The great Mark Steyn's latest Daily Telegraph column, for those of you who devour his work: Blair must overturn 40 years of mistakes. Among other insights:
It's not black (the bomber) and white (the rest of us); there's a lot of murky shades of grey in between: the terrorist bent on devastation and destruction prowls the streets, while around him are a significant number of people urging him on, and around them a larger group of cocksure young men gleefully celebrating mass murder, and around them a much larger group of people who stand silent at the acts committed in their name, and around them a mesh of religious and community leaders openly inciting mayhem, and around them a savvy network of professional identity-group grievance-mongers adamant that they're the real victims, and around them a vast mass of progressive elites too squeamish about ethno-cultural matters to confront reality, and around them a political establishment desperate to pretend this is just a managerial problem that can be finessed away with a new bureaucracy and a bit of community outreach.
You can find a lot more of his writing at SteynOnline.

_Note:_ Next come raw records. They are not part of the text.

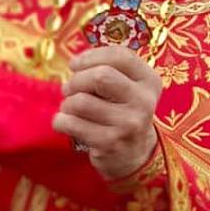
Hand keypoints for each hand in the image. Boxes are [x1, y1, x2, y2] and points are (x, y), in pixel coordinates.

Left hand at [52, 45, 161, 181]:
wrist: (133, 154)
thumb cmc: (121, 111)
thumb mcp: (128, 87)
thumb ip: (109, 68)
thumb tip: (76, 63)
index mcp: (149, 81)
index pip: (120, 56)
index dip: (90, 56)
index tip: (75, 65)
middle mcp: (143, 102)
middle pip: (100, 76)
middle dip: (76, 80)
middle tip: (69, 89)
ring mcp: (128, 124)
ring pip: (81, 102)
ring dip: (67, 103)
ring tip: (70, 108)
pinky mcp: (109, 143)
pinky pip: (70, 123)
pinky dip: (60, 121)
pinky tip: (66, 123)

For example, Mugged by Realityhis entertaining dissection of Canadian health care, for some inexplicable reason admired by American liberals, or his dissection of multiculturalism, The Smallness of the Big Idea, which begins with the horrifying but funny story of Mohammed Atta's meeting with a Department of Agriculture employee named Johnelle Bryant. It includes the horrifying and blackly funny story of the editor of the big Melbourne (Australian) newspaper:
The Age's editor Andrew Jaspan still lives in another world. You'll recall that it was Jaspan who objected to the energy and conviction of certain freed Australian hostage, at least when it comes to disrespecting their captors: "I was, I have to say, shocked by Douglas Wood's use of the '********' word, if I can put it like that, which I just thought was coarse and very ill-thought through ... As I understand it, he was treated well there. He says he was fed every day, and as such to turn around and use that kind of language I think is just insensitive."
And heaven forbid we're insensitive about terrorists. True, a blindfolded Wood had to listen to his jailers murder two of his colleagues a few inches away, but how boorish would one have to be to hold that against one's captors?
As I've said before, read Mark Steyn.
Canadian health care is pretty good, and should not be smirked at by Americans. There are line-ups, true, for non-emergency surgery, but you get instant care -- at no charge -- when it is an emergency.
Private clinics are growing to take care of non-emergency care.
Posted by: ralphg | August 02, 2005 at 09:50 AM
RaphG: Americans get "instant care" at no charge when it is an emergency. Emergency rooms in the United States are compelled to provide care to all who need it. Although they mail bills to the recipients they make virtually no effort to collect from those who do not voluntarily pay. Those who do not voluntarily pay their emergency rooms bills generally are allowed default without consequence.